Assassin's Creed IV: Black Flag Freedom Cry DLC expansion has officially launched today. Keeping in good timing with this new piece of playable content, we were given the opportunity to interview the composer for the DLC's soundtrack, Olivier Deriviere.

The classically trained composer has worked with and recorded music with a number of different prestigious symphonic orchestras and has taken his talents to Ubisoft's bread-and-butter abode in the Assassin's Creed franchise. With the opportunity to pick the brain of Deriviere, we find out how he came up with the original score and what fueled his passion to make it tick. Check it out below.

Gaming Blend: So how did you get attached to the project and did you have any previous working experience with Ubisoft titles or properties before going in?

Olivier Deriviere: It happened so fast. I remember I was working on several opportunities and I received this phone call from my manager saying that Ubisoft called and offered me a project that she said, “I couldn’t say no to”. I really was intrigued as they told me it was about their main brand and that they wanted me because I would bring a different feel to it. How could I say no to that? Before that I had some limited experience working with Ubisoft years ago for Heroes of Might and Magic Kingdoms and some third party games.

Gaming Blend: You were able to work with The Brussels Philharmonic who did their recording in Belgium, while also collaborating with La Troupe Makandal, who were recording at Avatar Studios in New York, while also dealing with Ubisoft's Montreal studio – what was that process like trying to compose music while dealing with so many different groups scattered around the world?

Deriviere: It may have been the most challenging music production I have faced so far. Everything happened in about 2 months. It started with my first meeting with the team in Quebec City to introduce me to the game. We talked and it became obvious that the score should include a traditional music feel to it, not as a background idea but as a true component.

I had to record the traditional music first because I wanted it to be the rhythmic foundation of my score. Then for about 4 weeks I wrote the orchestral music, which is quite complex and I knew we would need a great orchestra to perform the hard rhythmic parts. Thankfully I had the great opportunity to work with The Brussels Philharmonic, and to record them at Galaxy Studios in Belgium was a real treat. It was really intense but I think the energy that is in the final score is a reflection of the intensity of this music production. On a different emotional level, what was really moving was to gather the two cultures once again 300 years later and unite them.

Gaming Blend: It's not often we get to hear traditional Haitian music in video games. In fact, I can't name one game where I've heard that kind of music before. Was it your decision to dig deep into Haitian roots and work with La Troupe Makandal or did someone recommend them or was it a decision handed down from Ubisoft?

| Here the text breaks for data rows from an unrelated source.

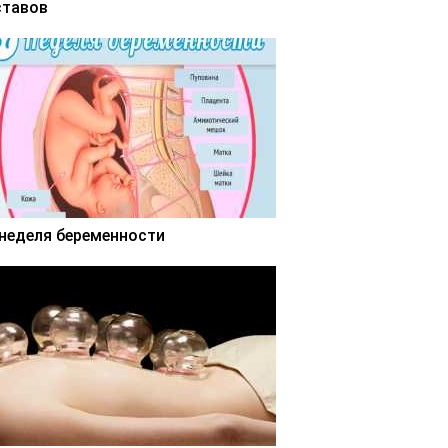
ставов
 неделя беременности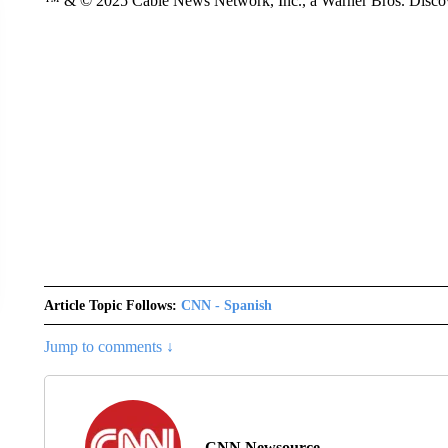
™ & © 2025 Cable News Network, Inc., a Warner Bros. Discove
Article Topic Follows:
CNN - Spanish
Jump to comments ↓
CNN Newsource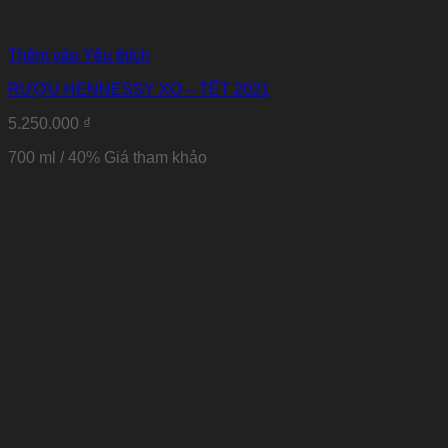
Thêm vào Yêu thích
RƯỢU HENNESSY XO – TẾT 2021
5.250.000
₫
700 ml / 40% Giá tham khảo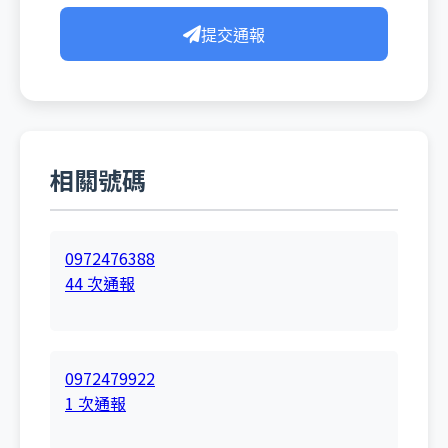
提交通報
相關號碼
0972476388
44 次通報
0972479922
1 次通報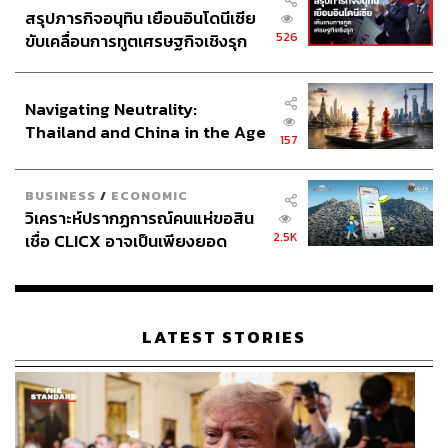
สรุปภารกิจอนุทิน เยือนอินโดนีเซีย
526
ขับเคลื่อนการทูตเศรษฐกิจเชิงรุก
ประกาศหุ้นส่วนยุทธศาสตร์ไทย –
อินโดนีเซีย
Navigating Neutrality:
Thailand and China in the Age
157
of a New Global Order
BUSINESS
/
ECONOMIC
วิเคราะห์ปรากฏการณ์คนแห่ขอสิน
2.5K
เชื่อ CLICX อาจเป็นเพียงยอด
ภูเขาน้ำแข็ง ของปัญหาหนี้ครัว
เรือนไทยที่ถูกซุกไว้
LATEST STORIES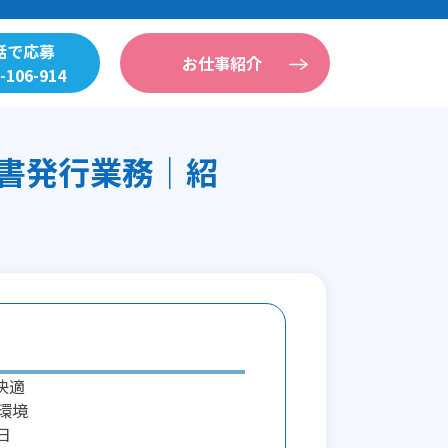
話で応募
お仕事紹介
-106-914
書発行業務｜紹
快適
環境
日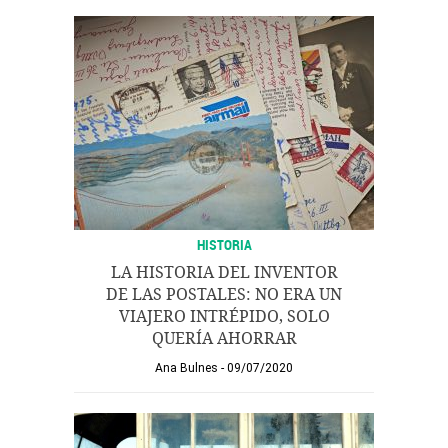
HISTORIA
LA HISTORIA DEL INVENTOR
DE LAS POSTALES: NO ERA UN
VIAJERO INTRÉPIDO, SOLO
QUERÍA AHORRAR
Ana Bulnes
09/07/2020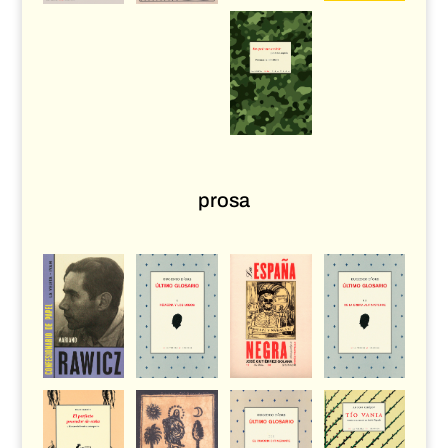
prosa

Deriviere: Haitian music takes its roots because of slavery; it was a way for protestation and solidarity so it felt completely natural to me to include this music as the real score, not just as an illustration. But what is really interesting is how the music progresses in the game. You start with a much more western feel and the more you play, the more the music becomes influenced by the Haitian music. This progression is a reflection of what happens to the main character, Adéwalé who becomes increasingly affected by his forgotten roots. We even chose to add the original recording of the Haitian songs in their purest acoustic form, with drums and choir, to further immerse the players in this culture in the final credits of the game.